La proposition de M. Tshiani pose aussi un problème de logique : les congolais « aux origines étrangères » ne pourraient pas accéder à la fonction présidentielle, mais ils pourraient quand même voter, être responsables au sein des services de renseignement, de l’armée, de la police, etc. Sacrée cohérence pour celui qui veut éviter « l’infiltration » de son pays !
Enfin, l’efficacité de la proposition de M. Tshiani par rapport aux objectifs poursuivis (en substance, empêcher l’accès à la fonction présidentielle aux « congolais d’origine étrangère ») est sujette à caution. Sa proposition ne va nullement empêcher la possibilité d’avoir un président de la république « aux origines étrangères ».
La nationalité congolaise est soit d’origine, soit d’acquisition individuelle. Or, la proposition de M. Tshiani ne précise pas si les deux parents doivent être congolais d'origine ou même les congolais d’acquisition sont aussi inclus.
C’est dire qu’un congolais aux « origines étrangères » peut devenir président de la république, à partir du moment où ces deux parents sont congolais, d’acquisition soient-ils.
A supposer même que dans l’idée de M. Tshiani, les deux parents doivent être des congolais d’origine, quelle garantie peut-on avoir pour espérer que les deux parents congolais d’origine sont nécessairement les géniteurs ? A l’ère des techniques de procréation médicalement assistées, de la gestation pour autrui et que sais-je encore, on peut être père ou mère d’un enfant sans être son géniteur ou sa génitrice.

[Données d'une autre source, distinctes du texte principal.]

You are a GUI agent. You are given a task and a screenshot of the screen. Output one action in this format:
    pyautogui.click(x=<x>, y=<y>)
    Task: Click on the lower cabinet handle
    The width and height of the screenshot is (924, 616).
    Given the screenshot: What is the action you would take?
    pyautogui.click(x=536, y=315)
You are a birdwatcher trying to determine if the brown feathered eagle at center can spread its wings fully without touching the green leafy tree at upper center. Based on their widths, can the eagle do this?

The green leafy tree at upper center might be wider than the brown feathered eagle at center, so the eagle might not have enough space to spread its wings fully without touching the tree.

Ce n’est pas en disant que le congolais d’origine doit être des père et mère congolais, comme le propose M. Tshiani à la fin de sa tribune, que l’on évitera d’avoir des congolais « aux origines étrangères » à la tête de l’Etat. Bien au contraire. D’ailleurs, l’actuelle définition du congolais d’origine (supra) est un verrou beaucoup plus important que la nouvelle définition proposée par M. Tshiani qui se dilue par le simple fait que les deux parents ou l’un de deux peuvent être des congolais d’acquisition. Les véritables enjeux sont ailleurs.

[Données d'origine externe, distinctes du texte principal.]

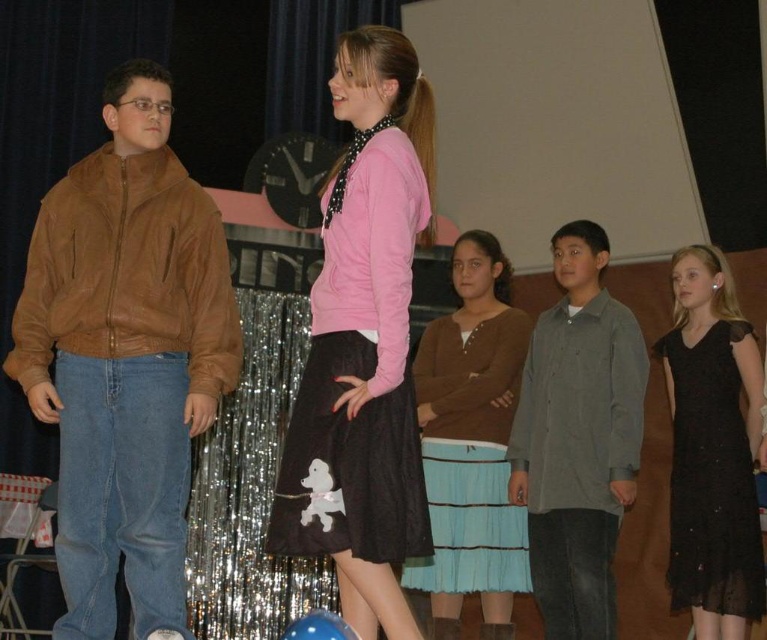
Question: Does brown leather jacket at left have a greater width compared to blue striped skirt at center?

Choices:
 (A) no
 (B) yes

Answer: (B)

Question: Which of the following is the farthest from the observer?

Choices:
 (A) (301, 483)
 (B) (321, 632)
 (C) (492, 422)

Answer: (C)

Question: Is the position of brown leather jacket at left more distant than that of gray cotton shirt at center?

Choices:
 (A) no
 (B) yes

Answer: (A)

Question: Which point is farther to the camera?

Choices:
 (A) blue striped skirt at center
 (B) brown leather jacket at left

Answer: (A)

Question: Where is black lace dress at right located in relation to blue glossy balloon at lower center in the image?

Choices:
 (A) below
 (B) above

Answer: (B)

Question: Which point is closer to the camera taking this photo?

Choices:
 (A) (733, 499)
 (B) (551, 420)
 (C) (518, 556)

Answer: (A)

C’est l’organisation des services d’état civil pour savoir qui est congolais et qui ne l’est pas. C’est surtout la capacité de la RDC à « fabriquer » des citoyens patriotes, loyaux et attachés à elle, indifféremment de l’origine ou de la couleur de la peau. La loyauté est le corollaire du patriotisme. Celui-ci ne se transmet pas par les gènes ; c’est un construit. Il faut définir l’identité congolaise, les valeurs que le Congo veut incarner et défendre ; insister sur la vocation de puissance du Congo et sur son apport ou ce qui devrait être son apport aux défis du continent et du monde. Il faut apprendre aux congolais leur histoire, célébrer la mémoire de ses grandes figures, promouvoir les langues nationales, et avoir une réelle politique culturelle. L’école devrait notamment être le creuset du patriotisme.
C’est ce que les autres nations ont compris. Les Etats-Unis, que M. Tshiani cite en exemple, ne réservent pas l’accès à la fonction présidentielle aux seuls américains dont les deux parents sont américains. Sûrs de leur capacité à « fabriquer » les patriotes, ils considèrent que le seul fait de naître sur le sol états-unien fait de vous non seulement citoyen américain à part entière, mais vous permet aussi de prétendre à quelque poste de responsabilité que ce soit, indistinctement de l’origine de vos parents ou de la couleur de votre peau.
Un Etat qui ne peut pas « fabriquer » des citoyens loyaux, patriotes, peu importent leur origine ou leur couleur de peau, est un Etat faible, affaibli et appelé à disparaître.
Plutôt que d’exclure, il faut inclure, rassembler toutes les congolaises et tous les congolais, aussi bien d’origine que d’acquisition, autour de vrais enjeux et défis de la RD Congo.